We can claim, without any possible confutation, that in physics the behavior of a pure Yang-Mills theory is very clear now. Of course, we can miss much of the rigor that is needed in mathematics and this is the reason why no proclamation is heard yet.

Axel Weber (2011). Epsilon expansion for infrared Yang-Mills theory in Landau gauge arXiv arXiv: 1112.1157v2

A. C. Aguilar, & A. A. Natale (2004). A dynamical gluon mass solution in a coupled system of the

Schwinger-Dyson equations JHEP0408:057,2004 arXiv: hep-ph/0408254v2

Ph. Boucaud, Th. Brüntjen, J. P. Leroy, A. Le Yaouanc, A. Y. Lokhov, J. Micheli, O. Pène, & J. Rodríguez-Quintero (2006). Is the QCD ghost dressing function finite at zero momentum ? JHEP 0606:001,2006 arXiv: hep-ph/0604056v1

Marco Frasca (2007). Infrared Gluon and Ghost Propagators Phys.Lett.B670:73-77,2008 arXiv: 0709.2042v6

Attilio Cucchieri, & Tereza Mendes (2007). What’s up with IR gluon and ghost propagators in Landau gauge? A

puzzling answer from huge lattices PoS LAT2007:297,2007 arXiv: 0710.0412v1

I. L. Bogolubsky, E. -M. Ilgenfritz, M. Müller-Preussker, & A. Sternbeck (2007). The Landau gauge gluon and ghost propagators in 4D SU(3) gluodynamics in large lattice volumes PoSLAT2007:290,2007 arXiv: 0710.1968v2

O. Oliveira, P. J. Silva, E. -M. Ilgenfritz, & A. Sternbeck (2007). The gluon propagator from large asymmetric lattices PoSLAT2007:323,2007 arXiv: 0710.1424v1

Kenji Fukushima, & Kouji Kashiwa (2012). Polyakov loop and QCD thermodynamics from the gluon and ghost propagators arXiv arXiv: 1206.0685v1

What are the phenomenological or fundamental physics theoretical implications of a scaling solution v. a decoupling solution?

Dear ohwilleke,

There is a substantial difference about phenomenological implications for the scaling and the decoupling solution. The reason relies on the fact that the scaling solution, having no massive gluon, implies severe difficulties to obtain a sensible low-energy limit for QCD. Authors supporting this kind of solution are not even able to derive a mass gap in this case.

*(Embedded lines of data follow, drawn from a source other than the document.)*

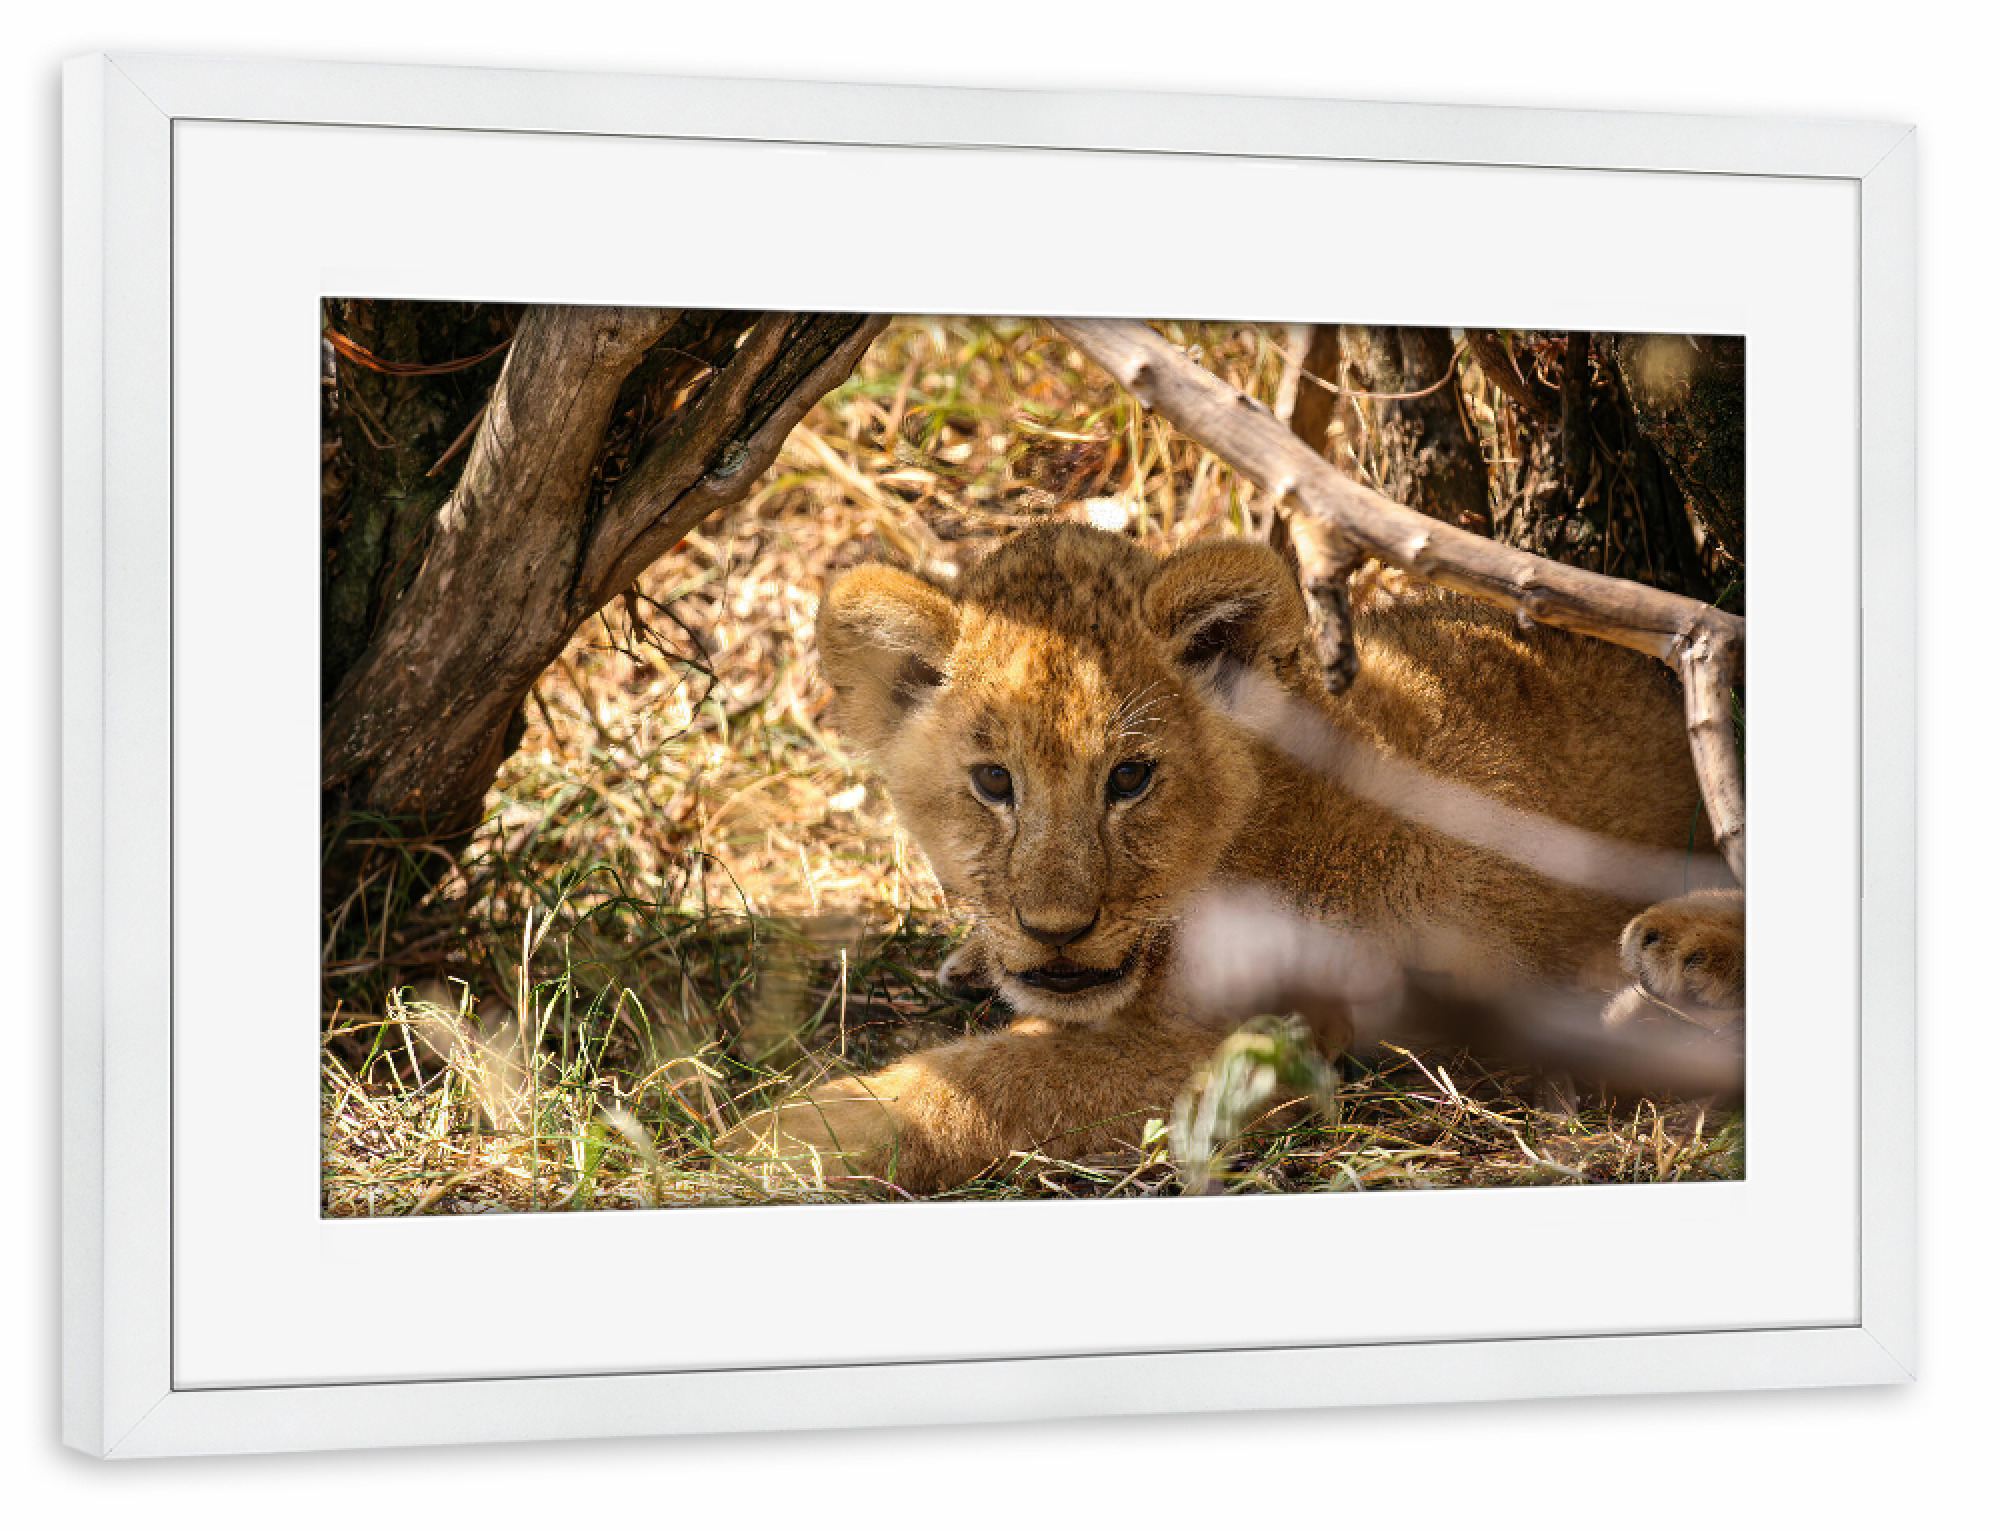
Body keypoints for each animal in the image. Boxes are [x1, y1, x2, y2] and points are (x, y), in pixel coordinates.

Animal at [725, 522, 1744, 1192]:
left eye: (1130, 777)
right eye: (992, 781)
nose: (1056, 930)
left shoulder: (1242, 1041)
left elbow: (990, 1085)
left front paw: (773, 1140)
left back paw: (1675, 960)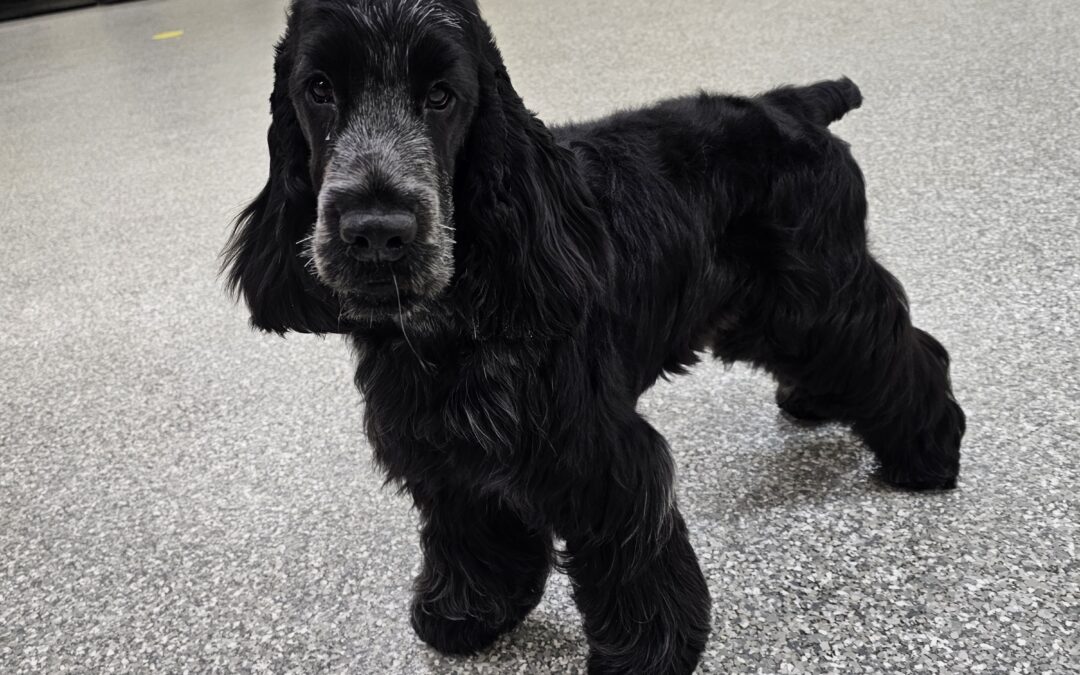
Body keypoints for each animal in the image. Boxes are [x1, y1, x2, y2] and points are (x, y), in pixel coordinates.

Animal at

The decoupling solution has the great advantage that, in the low-energy limit, a fit with a Yukawa propagator works well. Indeed, a proper fit is with a sum of such propagators (incidentally this is what I get in my work) and so, this solution support the Nambu-Jona-Lasinio model (see my recent paper appeared on Physical Review C http://arxiv.org/abs/1105.5274 and refs therein). It has been known for a long time that a Nambu-Jona-Lasinio model is able to recover the correct low-energy phenomenology of QCD. This also implies that the vacuum of a Yang-Mills theory is an instanton liquid as has been hypothesized some time ago. This entails an unexpected view about confinement yet to be clearly understood in this picture.